(Dataset entries)
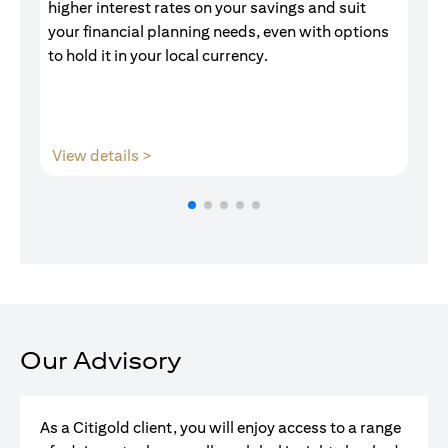
higher interest rates on your savings and suit
of
your financial planning needs, even with options
pr
to hold it in your local currency.
(opens in a new tab)
View details >
V
Our Advisory
As a Citigold client, you will enjoy access to a range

AIM OF THE EXERCISE: Rewrite the lines of the listing with "local currency" changed to "home currency" wherever it occurs, keeping everything else the same. Leave the pictures out.

ANSWER TO THE PROBLEM:
higher interest rates on your savings and suit
of
your financial planning needs, even with options
pr
to hold it in your home currency.
(opens in a new tab)
View details >
V
Our Advisory
As a Citigold client, you will enjoy access to a range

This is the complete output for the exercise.